Dataset entries
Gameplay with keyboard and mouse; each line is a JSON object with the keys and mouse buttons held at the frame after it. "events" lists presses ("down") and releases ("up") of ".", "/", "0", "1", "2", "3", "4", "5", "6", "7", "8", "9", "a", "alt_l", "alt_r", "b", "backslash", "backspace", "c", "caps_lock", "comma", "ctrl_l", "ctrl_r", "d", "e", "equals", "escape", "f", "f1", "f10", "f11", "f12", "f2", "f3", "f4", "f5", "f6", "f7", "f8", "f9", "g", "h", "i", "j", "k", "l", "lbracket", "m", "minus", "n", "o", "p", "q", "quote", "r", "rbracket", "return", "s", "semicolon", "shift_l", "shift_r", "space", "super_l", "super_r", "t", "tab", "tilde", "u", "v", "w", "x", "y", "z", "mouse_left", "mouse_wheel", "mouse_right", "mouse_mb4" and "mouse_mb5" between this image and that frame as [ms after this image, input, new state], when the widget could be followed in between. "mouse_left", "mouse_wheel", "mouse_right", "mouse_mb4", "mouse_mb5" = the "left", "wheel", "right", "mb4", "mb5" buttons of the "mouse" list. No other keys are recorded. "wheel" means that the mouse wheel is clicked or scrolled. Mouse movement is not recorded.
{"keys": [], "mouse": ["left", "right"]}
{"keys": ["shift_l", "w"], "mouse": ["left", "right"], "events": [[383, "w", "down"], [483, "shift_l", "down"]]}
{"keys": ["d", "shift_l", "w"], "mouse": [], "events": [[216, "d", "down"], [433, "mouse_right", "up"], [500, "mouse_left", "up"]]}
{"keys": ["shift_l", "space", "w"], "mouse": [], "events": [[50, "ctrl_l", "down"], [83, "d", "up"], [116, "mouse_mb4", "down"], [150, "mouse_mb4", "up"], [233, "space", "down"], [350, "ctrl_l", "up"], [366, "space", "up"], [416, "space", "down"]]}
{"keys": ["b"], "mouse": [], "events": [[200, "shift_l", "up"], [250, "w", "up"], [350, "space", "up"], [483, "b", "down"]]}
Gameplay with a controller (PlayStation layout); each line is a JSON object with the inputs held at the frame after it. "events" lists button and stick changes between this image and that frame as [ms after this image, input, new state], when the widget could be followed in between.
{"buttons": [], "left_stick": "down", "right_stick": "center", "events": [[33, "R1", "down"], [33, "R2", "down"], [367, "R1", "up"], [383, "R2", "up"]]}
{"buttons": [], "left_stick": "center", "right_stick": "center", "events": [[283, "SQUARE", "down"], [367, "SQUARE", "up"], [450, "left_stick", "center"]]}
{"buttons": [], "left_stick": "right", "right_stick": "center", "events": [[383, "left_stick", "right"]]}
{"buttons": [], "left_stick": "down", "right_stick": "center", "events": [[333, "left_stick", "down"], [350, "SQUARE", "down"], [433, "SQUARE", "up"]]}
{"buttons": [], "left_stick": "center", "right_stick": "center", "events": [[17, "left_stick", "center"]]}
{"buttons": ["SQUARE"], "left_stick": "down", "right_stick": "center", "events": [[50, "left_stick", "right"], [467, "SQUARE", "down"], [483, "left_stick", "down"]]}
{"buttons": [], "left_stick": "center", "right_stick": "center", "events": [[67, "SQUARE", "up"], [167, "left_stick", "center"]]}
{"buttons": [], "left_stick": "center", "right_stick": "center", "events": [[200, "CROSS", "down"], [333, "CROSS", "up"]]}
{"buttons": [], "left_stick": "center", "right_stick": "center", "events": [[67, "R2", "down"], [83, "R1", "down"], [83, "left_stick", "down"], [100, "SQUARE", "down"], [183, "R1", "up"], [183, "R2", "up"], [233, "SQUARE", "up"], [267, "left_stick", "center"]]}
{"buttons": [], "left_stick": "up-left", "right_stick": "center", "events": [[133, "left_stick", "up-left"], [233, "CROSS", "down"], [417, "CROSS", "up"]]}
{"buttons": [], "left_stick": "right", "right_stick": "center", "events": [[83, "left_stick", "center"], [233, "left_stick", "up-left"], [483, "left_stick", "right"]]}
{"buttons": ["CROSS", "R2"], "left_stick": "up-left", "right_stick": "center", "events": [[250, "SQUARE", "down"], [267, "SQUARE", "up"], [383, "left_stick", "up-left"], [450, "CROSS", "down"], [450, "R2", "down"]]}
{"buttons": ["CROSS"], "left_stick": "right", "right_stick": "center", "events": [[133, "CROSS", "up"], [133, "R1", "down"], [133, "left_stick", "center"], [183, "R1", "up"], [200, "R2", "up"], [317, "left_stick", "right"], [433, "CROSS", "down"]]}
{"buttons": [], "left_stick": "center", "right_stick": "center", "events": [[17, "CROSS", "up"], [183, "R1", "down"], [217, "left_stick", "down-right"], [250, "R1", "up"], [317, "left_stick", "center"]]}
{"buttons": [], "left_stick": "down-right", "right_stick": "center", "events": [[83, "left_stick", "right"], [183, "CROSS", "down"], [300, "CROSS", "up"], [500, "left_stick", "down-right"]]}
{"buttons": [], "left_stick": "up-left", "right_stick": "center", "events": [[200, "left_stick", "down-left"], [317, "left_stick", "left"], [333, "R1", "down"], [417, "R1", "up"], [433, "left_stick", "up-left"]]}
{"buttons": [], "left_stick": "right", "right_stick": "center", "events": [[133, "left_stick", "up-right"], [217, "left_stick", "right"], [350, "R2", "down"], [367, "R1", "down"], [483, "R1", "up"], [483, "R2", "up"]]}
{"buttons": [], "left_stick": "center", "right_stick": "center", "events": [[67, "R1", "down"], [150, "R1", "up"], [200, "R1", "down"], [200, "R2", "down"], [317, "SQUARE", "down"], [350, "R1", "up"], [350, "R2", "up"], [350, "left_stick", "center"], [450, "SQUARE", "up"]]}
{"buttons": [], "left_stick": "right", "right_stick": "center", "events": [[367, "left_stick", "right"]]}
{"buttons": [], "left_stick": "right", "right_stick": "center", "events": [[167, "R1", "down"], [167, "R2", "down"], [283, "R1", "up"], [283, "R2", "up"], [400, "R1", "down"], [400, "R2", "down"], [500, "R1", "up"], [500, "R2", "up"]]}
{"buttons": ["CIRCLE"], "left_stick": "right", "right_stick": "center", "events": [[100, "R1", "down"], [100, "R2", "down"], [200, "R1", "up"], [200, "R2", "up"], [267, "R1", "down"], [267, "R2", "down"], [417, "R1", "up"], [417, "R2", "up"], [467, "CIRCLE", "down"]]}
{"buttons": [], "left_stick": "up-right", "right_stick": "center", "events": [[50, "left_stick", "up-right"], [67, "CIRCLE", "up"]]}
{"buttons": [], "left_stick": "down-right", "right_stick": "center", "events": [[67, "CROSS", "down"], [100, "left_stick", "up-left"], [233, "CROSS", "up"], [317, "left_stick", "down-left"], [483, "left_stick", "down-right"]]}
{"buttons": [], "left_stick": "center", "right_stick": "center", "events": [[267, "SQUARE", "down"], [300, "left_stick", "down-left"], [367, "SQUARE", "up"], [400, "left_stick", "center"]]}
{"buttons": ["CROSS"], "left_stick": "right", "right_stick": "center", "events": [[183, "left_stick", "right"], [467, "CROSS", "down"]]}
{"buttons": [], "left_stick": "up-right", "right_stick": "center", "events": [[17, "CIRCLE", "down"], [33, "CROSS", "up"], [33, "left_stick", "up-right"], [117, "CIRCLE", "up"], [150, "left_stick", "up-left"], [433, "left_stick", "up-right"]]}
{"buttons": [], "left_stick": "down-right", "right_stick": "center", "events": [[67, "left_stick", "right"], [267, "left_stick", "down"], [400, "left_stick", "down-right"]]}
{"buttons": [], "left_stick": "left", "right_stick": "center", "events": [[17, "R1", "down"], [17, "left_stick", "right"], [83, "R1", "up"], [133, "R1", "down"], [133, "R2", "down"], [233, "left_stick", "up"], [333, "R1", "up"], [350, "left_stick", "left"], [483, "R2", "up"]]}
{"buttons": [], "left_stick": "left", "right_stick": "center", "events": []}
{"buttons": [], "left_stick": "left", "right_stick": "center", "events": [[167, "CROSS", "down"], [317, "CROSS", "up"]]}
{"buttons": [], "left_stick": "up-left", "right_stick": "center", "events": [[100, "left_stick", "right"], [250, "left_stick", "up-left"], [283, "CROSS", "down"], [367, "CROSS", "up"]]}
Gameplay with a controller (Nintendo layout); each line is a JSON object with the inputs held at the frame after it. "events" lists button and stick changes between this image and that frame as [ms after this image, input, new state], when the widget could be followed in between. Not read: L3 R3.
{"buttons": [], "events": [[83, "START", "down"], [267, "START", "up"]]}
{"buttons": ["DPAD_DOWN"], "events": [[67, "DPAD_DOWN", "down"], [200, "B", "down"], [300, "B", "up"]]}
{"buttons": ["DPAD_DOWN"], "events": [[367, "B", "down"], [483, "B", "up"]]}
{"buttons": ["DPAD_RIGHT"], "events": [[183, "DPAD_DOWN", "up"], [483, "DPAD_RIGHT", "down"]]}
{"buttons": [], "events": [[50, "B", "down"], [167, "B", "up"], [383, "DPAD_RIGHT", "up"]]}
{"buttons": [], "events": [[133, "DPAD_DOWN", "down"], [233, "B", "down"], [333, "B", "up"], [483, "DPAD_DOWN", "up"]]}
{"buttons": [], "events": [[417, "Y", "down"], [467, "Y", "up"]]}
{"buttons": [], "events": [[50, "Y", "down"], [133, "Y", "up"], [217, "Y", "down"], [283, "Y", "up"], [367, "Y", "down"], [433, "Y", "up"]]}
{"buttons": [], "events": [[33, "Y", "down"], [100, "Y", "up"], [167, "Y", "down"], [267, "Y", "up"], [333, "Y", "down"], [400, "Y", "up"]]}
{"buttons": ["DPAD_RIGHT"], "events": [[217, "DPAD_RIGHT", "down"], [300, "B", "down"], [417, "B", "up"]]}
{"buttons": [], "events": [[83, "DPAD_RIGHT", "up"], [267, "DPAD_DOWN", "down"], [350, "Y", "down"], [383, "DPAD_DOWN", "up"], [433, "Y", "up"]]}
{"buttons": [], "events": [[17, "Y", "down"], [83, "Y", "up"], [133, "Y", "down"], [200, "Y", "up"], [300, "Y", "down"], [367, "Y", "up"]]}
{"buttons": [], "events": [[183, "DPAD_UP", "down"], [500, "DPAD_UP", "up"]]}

# ASSIGNMENT:
Retype every line up to and including the one that contains "Gameplay with a controller (PlayStation", beginning at the first line of the records, with no edits.

# SOLUTION TO THE PROBLEM:
Gameplay with keyboard and mouse; each line is a JSON object with the keys and mouse buttons held at the frame after it. "events" lists presses ("down") and releases ("up") of ".", "/", "0", "1", "2", "3", "4", "5", "6", "7", "8", "9", "a", "alt_l", "alt_r", "b", "backslash", "backspace", "c", "caps_lock", "comma", "ctrl_l", "ctrl_r", "d", "e", "equals", "escape", "f", "f1", "f10", "f11", "f12", "f2", "f3", "f4", "f5", "f6", "f7", "f8", "f9", "g", "h", "i", "j", "k", "l", "lbracket", "m", "minus", "n", "o", "p", "q", "quote", "r", "rbracket", "return", "s", "semicolon", "shift_l", "shift_r", "space", "super_l", "super_r", "t", "tab", "tilde", "u", "v", "w", "x", "y", "z", "mouse_left", "mouse_wheel", "mouse_right", "mouse_mb4" and "mouse_mb5" between this image and that frame as [ms after this image, input, new state], when the widget could be followed in between. "mouse_left", "mouse_wheel", "mouse_right", "mouse_mb4", "mouse_mb5" = the "left", "wheel", "right", "mb4", "mb5" buttons of the "mouse" list. No other keys are recorded. "wheel" means that the mouse wheel is clicked or scrolled. Mouse movement is not recorded.
{"keys": [], "mouse": ["left", "right"]}
{"keys": ["shift_l", "w"], "mouse": ["left", "right"], "events": [[383, "w", "down"], [483, "shift_l", "down"]]}
{"keys": ["d", "shift_l", "w"], "mouse": [], "events": [[216, "d", "down"], [433, "mouse_right", "up"], [500, "mouse_left", "up"]]}
{"keys": ["shift_l", "space", "w"], "mouse": [], "events": [[50, "ctrl_l", "down"], [83, "d", "up"], [116, "mouse_mb4", "down"], [150, "mouse_mb4", "up"], [233, "space", "down"], [350, "ctrl_l", "up"], [366, "space", "up"], [416, "space", "down"]]}
{"keys": ["b"], "mouse": [], "events": [[200, "shift_l", "up"], [250, "w", "up"], [350, "space", "up"], [483, "b", "down"]]}
Gameplay with a controller (PlayStation layout); each line is a JSON object with the inputs held at the frame after it. "events" lists button and stick changes between this image and that frame as [ms after this image, input, new state], when the widget could be followed in between.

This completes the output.